▼
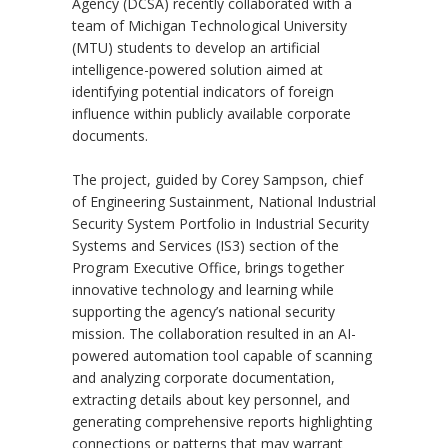
Agency (DCSA) recently collaborated with a
team of Michigan Technological University
(MTU) students to develop an artificial
intelligence-powered solution aimed at
identifying potential indicators of foreign
influence within publicly available corporate
documents.
The project, guided by Corey Sampson, chief
of Engineering Sustainment, National Industrial
Security System Portfolio in Industrial Security
Systems and Services (IS3) section of the
Program Executive Office, brings together
innovative technology and learning while
supporting the agency’s national security
mission. The collaboration resulted in an AI-
powered automation tool capable of scanning
and analyzing corporate documentation,
extracting details about key personnel, and
generating comprehensive reports highlighting
connections or patterns that may warrant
▲
- WHAT IS NEEDED
Exactly the lines from the one containing "innovative technology and learning while" through the end of the records above should be returned, with both ends kept.

- OUTPUT FOR THIS TASK
innovative technology and learning while
supporting the agency’s national security
mission. The collaboration resulted in an AI-
powered automation tool capable of scanning
and analyzing corporate documentation,
extracting details about key personnel, and
generating comprehensive reports highlighting
connections or patterns that may warrant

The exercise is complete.